Genetic Susceptibility and Host Factors
Genetic predisposition plays a crucial role in the development of rheumatic fever. Certain human leukocyte antigen (HLA) class II alleles are associated with an increased risk of disease, influencing how the immune system recognizes and responds to bacterial antigens. Genetic factors can affect both susceptibility to initial infection and the severity of tissue involvement, explaining why some individuals develop severe complications while others experience mild or no disease. Understanding these genetic influences is important for identifying at-risk populations and implementing targeted prevention strategies.
Diagnosis and Pathophysiological Correlation
Diagnosis of rheumatic fever is primarily clinical, based on the revised Jones criteria, which include major manifestations such as carditis, polyarthritis, chorea, erythema marginatum, and subcutaneous nodules, as well as minor criteria like fever, arthralgia, and elevated inflammatory markers. Laboratory tests confirming recent streptococcal infection, including elevated antistreptolysin O (ASO) titers, support the diagnosis. The pathophysiology of immune cross-reactivity, inflammation, and tissue damage directly explains the clinical features used in diagnostic criteria, emphasizing the relevance of understanding underlying mechanisms in guiding effective management.
Prevention and Management Implications
Prevention of rheumatic fever focuses on prompt and adequate treatment of streptococcal infections with antibiotics such as penicillin. Preventing the initial immune sensitization is critical to avoid the autoimmune cascade responsible for tissue injury. Secondary prevention involves long-term antibiotic prophylaxis to prevent recurrent infections, which are strongly linked to progressive valve damage. Anti-inflammatory therapies, including aspirin or corticosteroids, are used to control acute inflammation, especially in cardiac and joint involvement. Understanding pathophysiology informs both preventive and therapeutic strategies, ensuring interventions target the underlying immune processes rather than just symptomatic relief.
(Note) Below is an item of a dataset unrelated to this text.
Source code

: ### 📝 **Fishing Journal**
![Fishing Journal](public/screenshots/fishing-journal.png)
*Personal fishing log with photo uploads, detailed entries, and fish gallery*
The pathophysiology of rheumatic fever is a multifaceted interplay between infection, immune response, and systemic inflammation. Triggered by group A Streptococcus, the disease involves molecular mimicry, autoimmunity, and cytokine-mediated tissue damage affecting the heart, joints, skin, and nervous system. Genetic susceptibility influences the severity and likelihood of complications. Early diagnosis, timely antibiotic therapy, and appropriate anti-inflammatory management are essential to limit tissue damage and prevent long-term consequences such as rheumatic heart disease. Understanding these mechanisms not only enhances clinical care but also emphasizes the importance of prevention and ongoing research into autoimmune sequelae of infectious diseases.
By comprehensively examining the immune pathways, tissue-specific responses, and systemic effects, healthcare providers can improve patient outcomes through targeted interventions, early recognition, and informed monitoring strategies, reducing the global burden of rheumatic fever and its complications.